Rome – Jun 10, 2025
Translated, a leader in AI-powered language solutions, today announced a major milestone for its translation AI, Lara, made possible through close collaboration with Lenovo, a global leader in high-performance computing. Built for high-volume production environments, Lara now delivers what was once considered a tradeoff: the fluency and reasoning of an LLM, and the low hallucination of machine translation, both now delivered with near-instant responsiveness.

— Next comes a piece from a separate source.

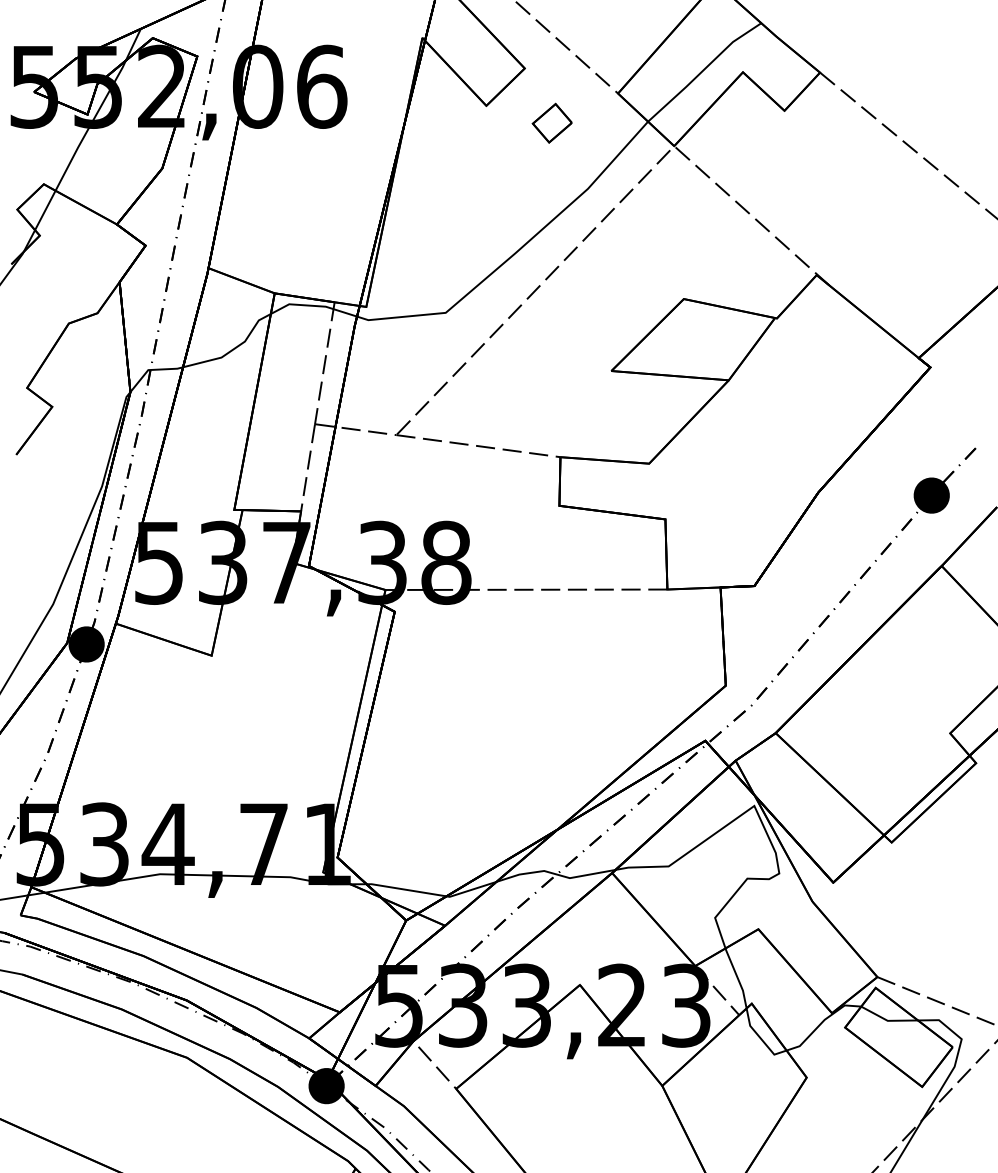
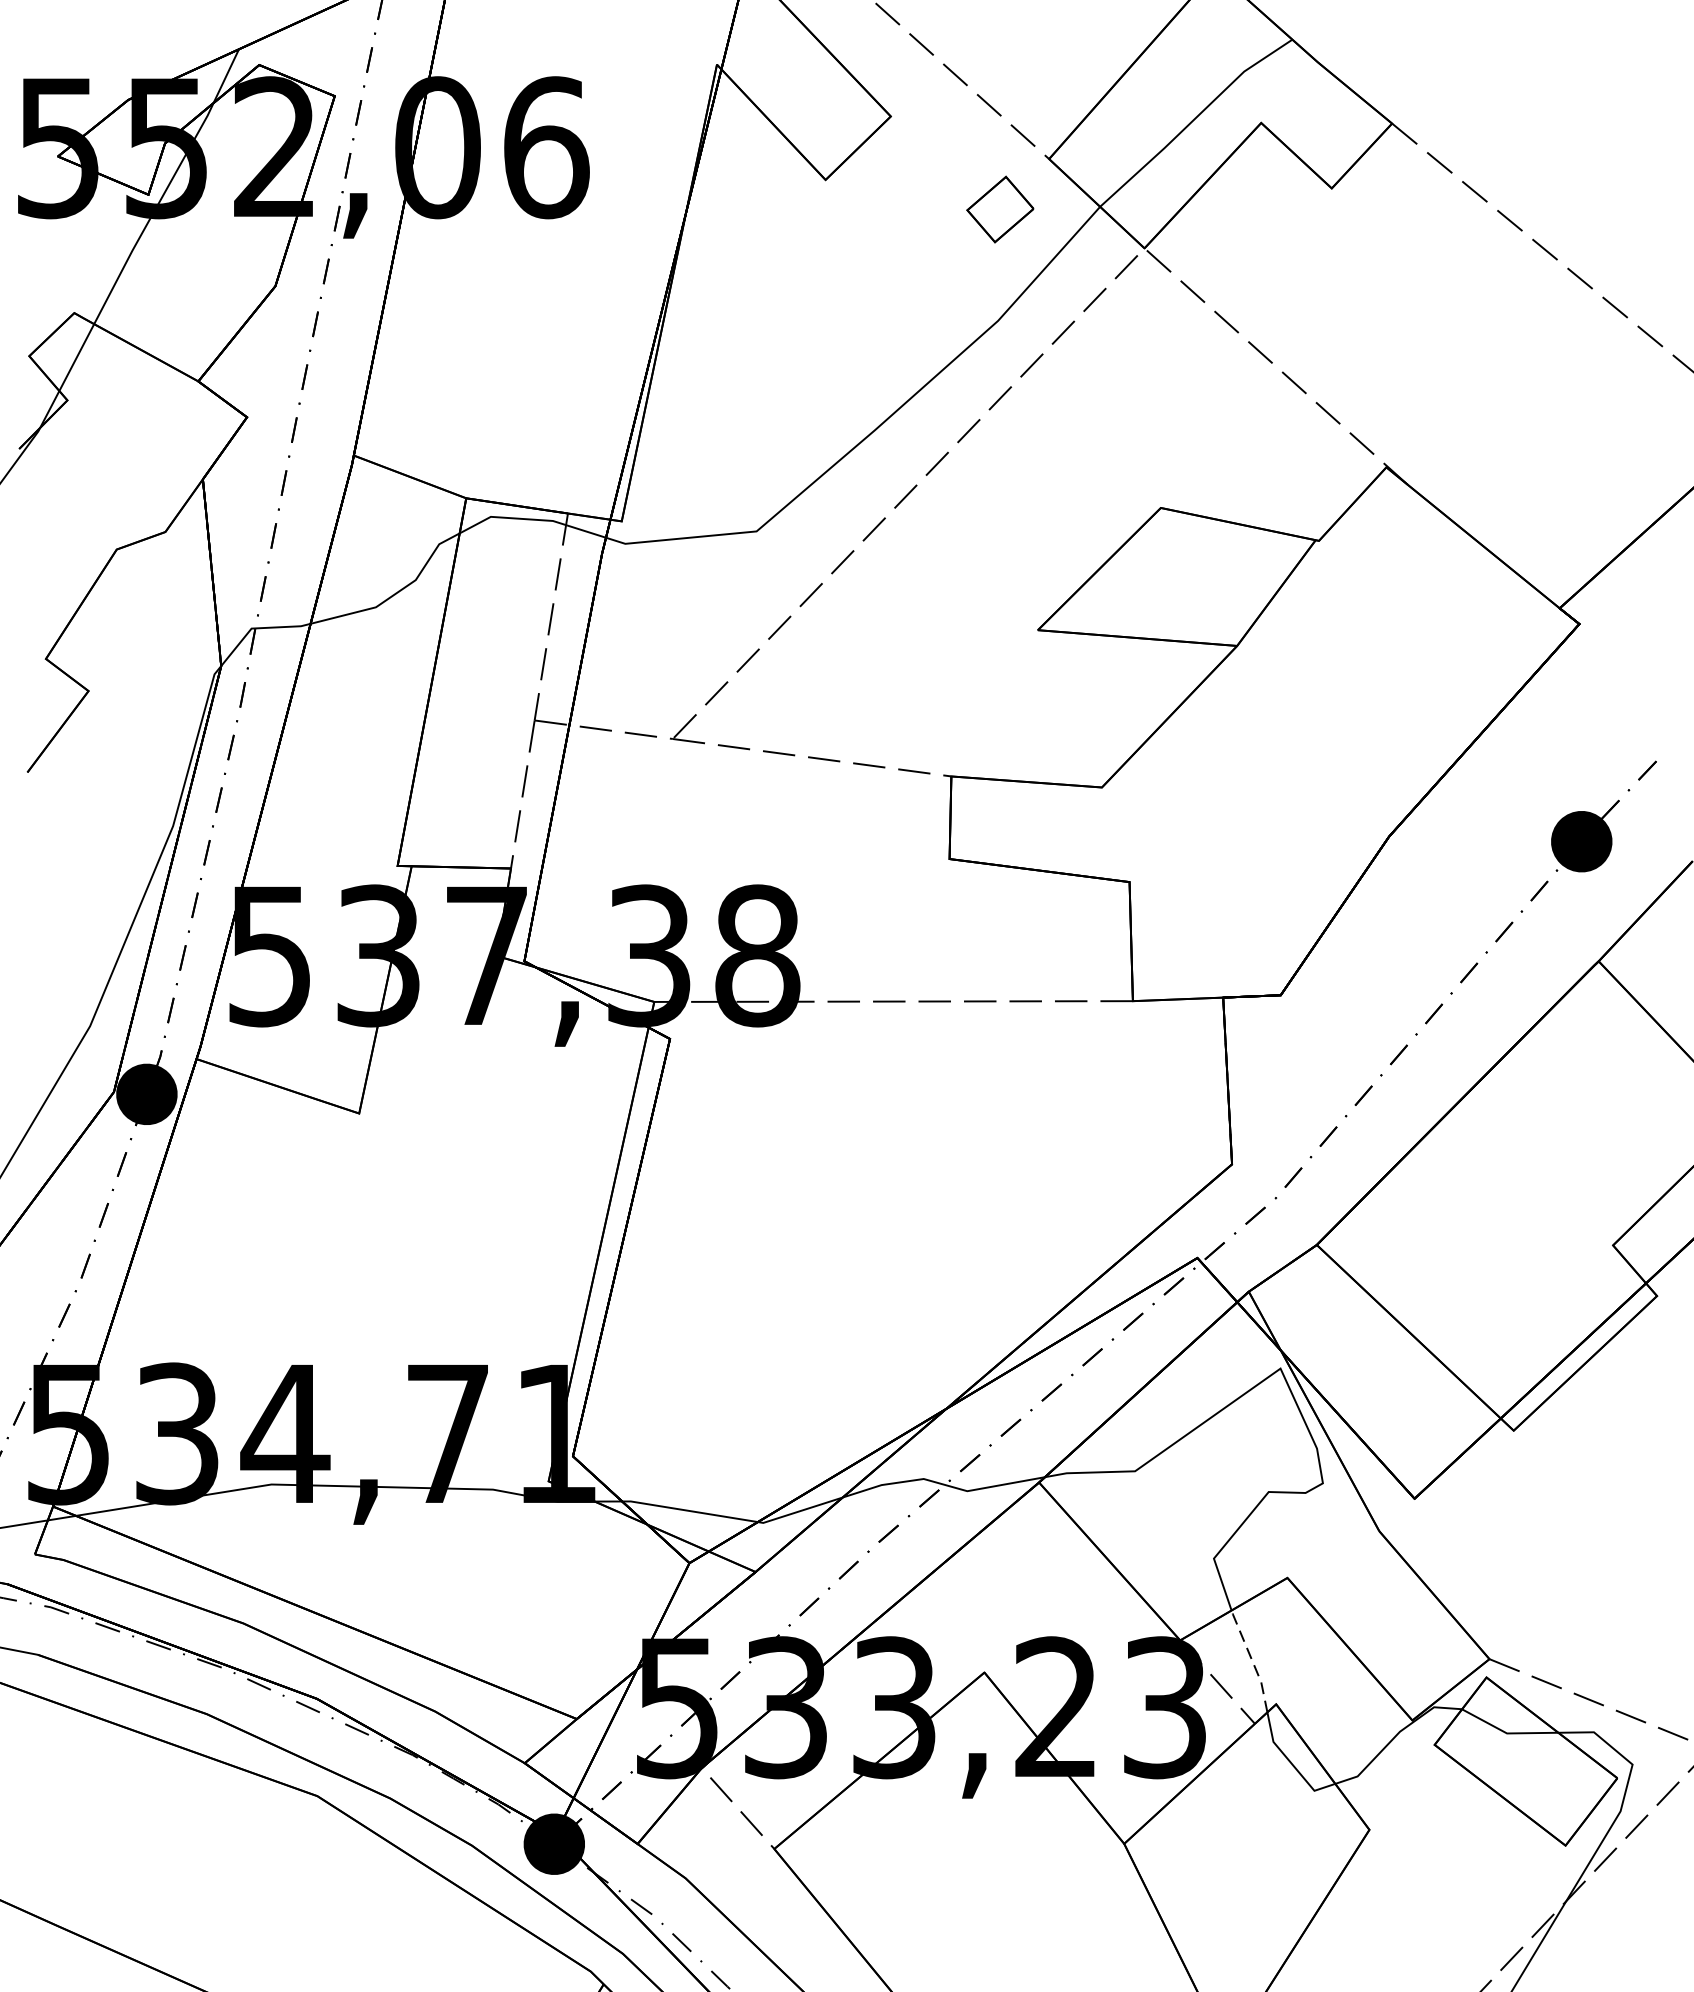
part: (551, 122) -> (998, 208), moved
line: (737, 977) -> (1251, 1659), solid -> dashed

To achieve this result, Translated co-designed a new hardware solution with Lenovo, purpose-built for translation, and developed an innovative decoding system to fully leverage the latest chips. Optimized for latency-critical scenarios like live chats, trading, and news, Lara now achieves sub-second P99 latency across the 50 most widely spoken languages. This breakthrough sets a new standard for high-quality, low-latency translation and enables new cost-efficient applications, such as only translating the portion of content needed upfront, while processing the rest on demand. Lara is now 10 to 40 times faster than leading LLMs in translation tasks, while delivering higher quality, making it a perfect fit for modern business workflows.

To obtain this outcome, Lenovo provided ThinkSystem servers powered by NVIDIA’s GPUs, the world’s most advanced processors for AI workloads. Each server supports eight of the latest high-speed, interconnected GPUs, powering advancements in AI, including large language models, machine learning, model training, and high-performance computing. Through intense co-design work, Translated and Lenovo were able to optimize their architecture for the translation task. ThinkSystem servers were installed in two data centers in Washington and California, strategically positioned near major internet hubs to keep network latency between Lara and the main internet backbones under one millisecond.